Art isn’t the only skill Malonzo possesses. This other one, unfortunately, might never go public. 

“I got a few songs on my phone, man, but secretly, for sure,” he said. 

“I don’t think those are ever going to come out, but I got a lot of compliments on my own.”

He gave that line when asked if hoopers secretly want to also be musicians, while admitting he has his own original creations.

“Original, man. I have this one of my friends who was back home and we get bored, man, and my brothers have a studio at the house. So we just cooked up some magic.”

“Those are probably never going to come out,” Malonzo emphasized.
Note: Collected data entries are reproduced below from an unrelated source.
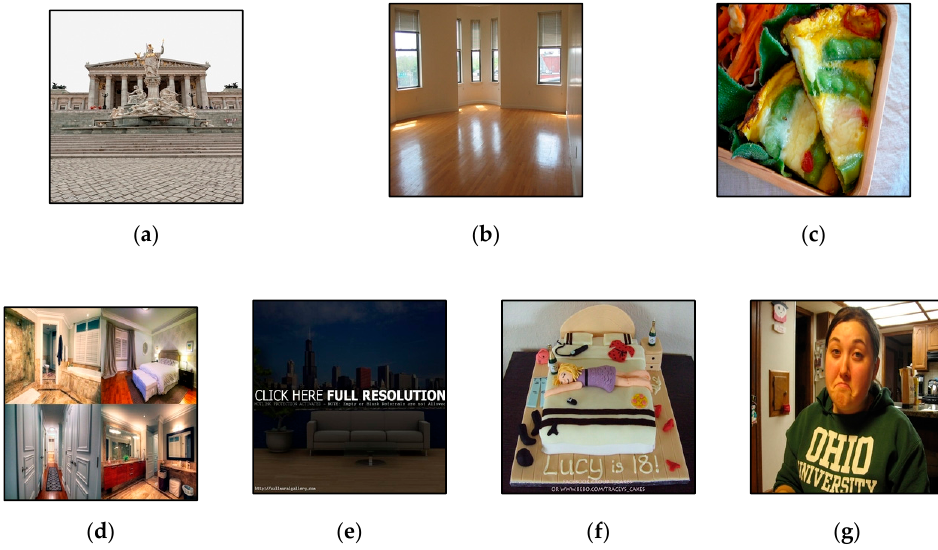
Figure 4. Examples of removed images from room dataset of Places. ( a ) Not belonged to; ( b ) no furniture; ( c ) not wide scene; ( d ) multi-scenes in an image; ( e ) including texts; ( f ) fake scene; ( g ) focusing on people.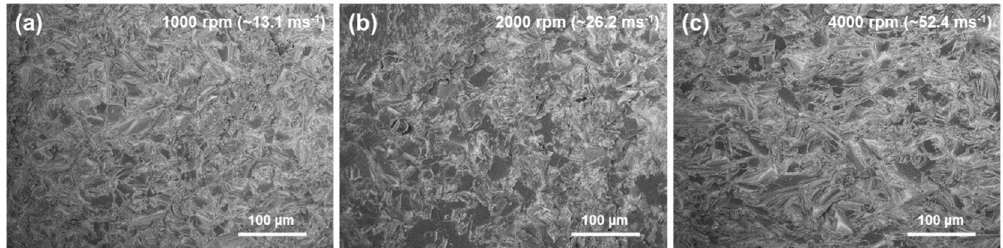
Figure 4. SEM images of fractured surfaces of the bulks of Bi 0.36 Sb 1.64 Te 3 fabricated from melt-spun ribbons at ( a ) 1000 (BST1000), ( b ) 2000 (BST2000), and ( c ) 4000 (BST4000) rpm wheel rotation speed during the MS process.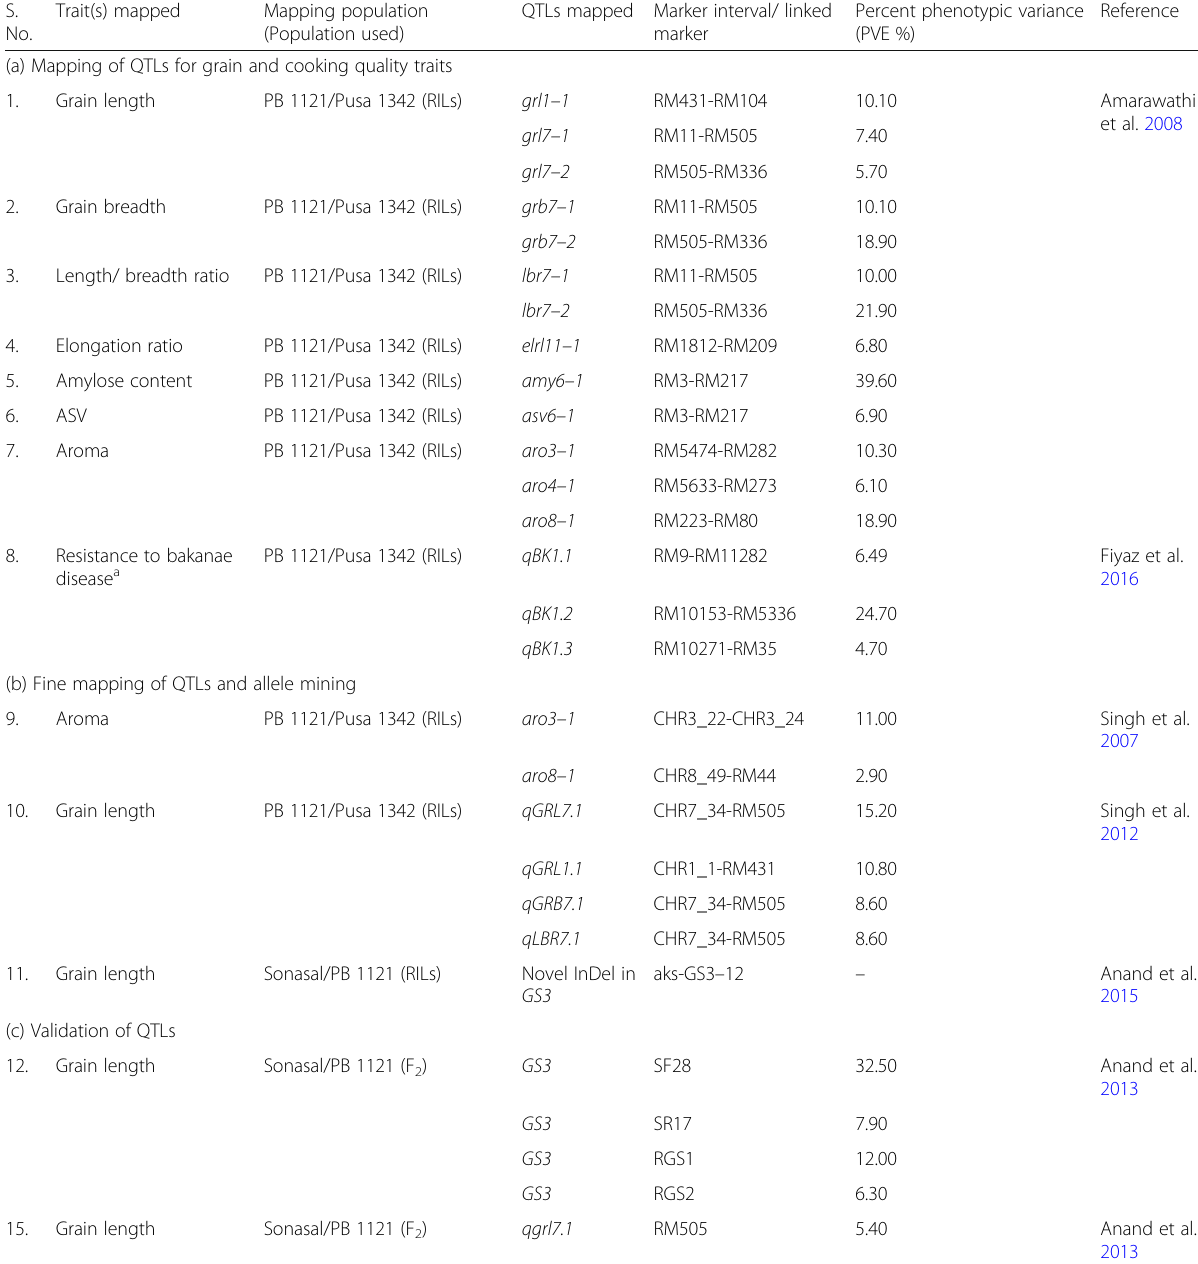
Table 2 Mapping populations developed using PB 1121 for mapping and validation of QTLs governing various traits in rice S. Trait(s) No.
“But I got a lot of compliments on them. So you never know, I might just be a rapper one day…psych, probably not, but…”

Time will tell.

Like most people, there’s more to Malonzo than meets the eye. You can call him a hooper, an artist, or a musician, but he also empathizes with those who like him have suffered cruel injustices. He knows firsthand what it feels like to be on their side of the social spectrum. 

“I know that there’s a lot going on with the hate on the Asian community [in the United States] and I think that’s a big one, you know? Also, the hate on Black America, you know? And so being both of those, you know, I sort of had sentimental value in my heart for a lot – everyone, just everyone who experienced that.

“I know back home in the States, you know, I had my fair share with a cop or two one time and it just sucks – me being colored and just mistreated, you know?”

In the PBA, the oldest basketball league in Asia, Malonzo will have an opportunity to be an example of the excellence which can be accomplished by those from the Black and Asian communities. 

But it won’t be just through basketball he accomplishes this. With the way things are going, he’ll also carry it out through art and, perhaps, music. 

Then again, who knows what else the future has in store? It is limitless.